Gdynia – Mercure Centrum
This subtle little hotel does somewhat dominate the area it’s in, with some cavernous public spaces. Another hotel in the Accor chain, indeed I’m not moving away from them on this trip, it’s a little higher up their hierarchy then my usual Ibis hotels.
The room, which was spacious and spotlessly clean. The hotel kindly upgraded me to a privilege room, located on the ninth floor of the building.
The decor was modern and contemporary, with this apparently being one of the room designs chosen by staff.
I’ve had worse views from a hotel room….
Ooooh, I love Nespresso machines. Not enough to actually pay for one myself, but I like it when other people or hotels have them. And, as another bonus, the staff were assiduous in their restocking of the room for the second night.
My welcome gift, a rather lovely local beer. A nice gesture, one I commend.
The downstairs bar area, spacious and clean.
My welcome drink of Żywiec, although they did offer an IPA from the barrel. In retrospect, I should probably have had the latter to show that hotels should do more beer such as this. One day there will be a dark beer to choose from, or something a little more unique. Anyway, the service at the bar was friendly and helpful.
The long corridors of the hotel. As for breakfast, I got lost walking around the ground floor looking for it. I gave up with looking for it and went to ask the staff member at reception. She seemed used to telling people where they’d hidden the breakfast room, and I don’t think anyone else noticed me walking around looking lost.
There were some hot options at breakfast that I wasn’t too engaged with, but the cold options were excellent and there was plenty of choice across numerous tables. I’d also like to apologise to the hotel, as they probably wondered where the meat on that front plate kept disappearing to. I might have become a little addicted to it as it almost melted in the mouth, one of the best cold cuts I’ve had. They kept bringing more out promptly though and didn’t seem to want to find the culprit.

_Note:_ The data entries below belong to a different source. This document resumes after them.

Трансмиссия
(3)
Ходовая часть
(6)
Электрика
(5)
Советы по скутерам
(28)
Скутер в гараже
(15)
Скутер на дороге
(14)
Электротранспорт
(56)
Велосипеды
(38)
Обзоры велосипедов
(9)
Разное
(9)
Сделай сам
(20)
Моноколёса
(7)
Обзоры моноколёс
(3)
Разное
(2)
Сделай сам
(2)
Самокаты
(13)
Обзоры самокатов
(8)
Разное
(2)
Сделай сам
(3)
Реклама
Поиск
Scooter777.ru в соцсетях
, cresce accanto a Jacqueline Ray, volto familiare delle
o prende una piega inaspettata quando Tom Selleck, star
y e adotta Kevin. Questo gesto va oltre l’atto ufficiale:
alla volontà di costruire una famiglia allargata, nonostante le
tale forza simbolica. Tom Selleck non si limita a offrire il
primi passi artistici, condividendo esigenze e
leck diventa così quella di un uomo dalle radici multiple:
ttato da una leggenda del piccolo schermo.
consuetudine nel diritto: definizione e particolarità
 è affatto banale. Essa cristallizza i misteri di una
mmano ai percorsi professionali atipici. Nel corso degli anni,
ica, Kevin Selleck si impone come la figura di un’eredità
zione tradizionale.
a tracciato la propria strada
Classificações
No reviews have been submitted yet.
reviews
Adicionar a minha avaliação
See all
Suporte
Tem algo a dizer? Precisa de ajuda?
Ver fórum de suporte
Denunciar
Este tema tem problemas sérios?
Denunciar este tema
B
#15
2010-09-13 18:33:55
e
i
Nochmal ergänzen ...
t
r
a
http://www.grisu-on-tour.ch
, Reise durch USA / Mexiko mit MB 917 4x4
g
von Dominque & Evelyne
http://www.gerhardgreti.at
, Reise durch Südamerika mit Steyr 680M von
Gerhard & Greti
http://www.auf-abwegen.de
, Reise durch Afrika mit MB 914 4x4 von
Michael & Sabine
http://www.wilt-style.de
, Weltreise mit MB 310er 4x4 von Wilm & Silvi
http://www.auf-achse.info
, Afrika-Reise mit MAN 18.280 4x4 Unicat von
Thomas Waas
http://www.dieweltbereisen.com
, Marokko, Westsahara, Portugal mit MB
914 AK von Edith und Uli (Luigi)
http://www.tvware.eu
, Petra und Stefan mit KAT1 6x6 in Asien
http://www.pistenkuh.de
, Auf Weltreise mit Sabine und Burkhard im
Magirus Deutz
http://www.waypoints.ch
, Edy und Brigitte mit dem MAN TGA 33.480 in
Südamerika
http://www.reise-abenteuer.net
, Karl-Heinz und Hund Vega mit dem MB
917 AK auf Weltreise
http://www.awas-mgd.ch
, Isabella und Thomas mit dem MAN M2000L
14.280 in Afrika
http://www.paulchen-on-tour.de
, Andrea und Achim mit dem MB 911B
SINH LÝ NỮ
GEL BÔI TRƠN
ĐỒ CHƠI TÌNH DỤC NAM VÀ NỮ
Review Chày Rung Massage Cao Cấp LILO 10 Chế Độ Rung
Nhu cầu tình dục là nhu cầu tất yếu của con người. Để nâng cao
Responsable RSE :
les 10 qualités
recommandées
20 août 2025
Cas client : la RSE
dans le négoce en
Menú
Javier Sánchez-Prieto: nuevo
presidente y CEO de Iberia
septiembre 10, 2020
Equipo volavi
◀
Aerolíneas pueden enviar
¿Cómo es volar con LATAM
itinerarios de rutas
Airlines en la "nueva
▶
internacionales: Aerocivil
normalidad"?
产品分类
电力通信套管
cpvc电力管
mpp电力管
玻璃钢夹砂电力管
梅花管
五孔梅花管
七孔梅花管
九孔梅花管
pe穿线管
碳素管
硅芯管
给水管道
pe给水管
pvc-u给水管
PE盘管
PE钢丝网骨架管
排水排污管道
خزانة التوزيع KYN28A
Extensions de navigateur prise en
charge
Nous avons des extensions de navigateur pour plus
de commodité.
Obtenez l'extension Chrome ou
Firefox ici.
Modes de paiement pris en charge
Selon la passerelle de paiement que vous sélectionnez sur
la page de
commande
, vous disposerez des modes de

A proper breakfast should be like this. Incidentally, I had another little emergency at the hotel breakfast at the fruit juice machine. Customers are meant to press the button once to get the drink, and I’m dead good at this now, having had the same machine at the last four hotels. Here though, on my second refill, the machine went a little berserk and didn’t stop pouring, disgorging gallons of apple juice everywhere. Admittedly the machine’s drip tray caught it all (I once flooded an airport lounge floor in India with about half a bag in box of Pepsi, so I appreciated the lack of flooding here), but probably around 20 or 30 litres went through, it was quite a sizeable loss, so I alerted a staff member. She was one of the few non-English speaking members of staff the hotel had and I didn’t know the Polish for “I’ve flooded your apple juice machine”, so by the time she came over to have a look the machine had stopped and she was none the wiser as to what I wanted. I think she just assumed the British aren’t quite with it, so I left it at that.
This is the height of sophistication as far as I’m concerned. I couldn’t find the butter, just pots of margarine and I don’t much like the taste of that. I then stumble (not literally) on this machine which is like a little piece of magic. You press the button and a perfectly formed circular disc of butter falls out of the bottom onto a plate. Quite magical and very delicious. No doubt all my posh friends are used to such technology, but I don’t get out much.
Part of the breakfast room, which was never that busy, so it remained a relaxed and comfortable environment.
As for the hotel generally, it was as near perfect as I could have wanted. The staff were friendly, the room was clean, there were no noise disturbances and I very much liked the view over the sea. The prices were also very reasonable, under £30 per night including breakfast. During the summer months, this is a much more popular hotel as the tourists flood in, so I imagine the prices are higher then. But, for the time I was there, admirable value for money.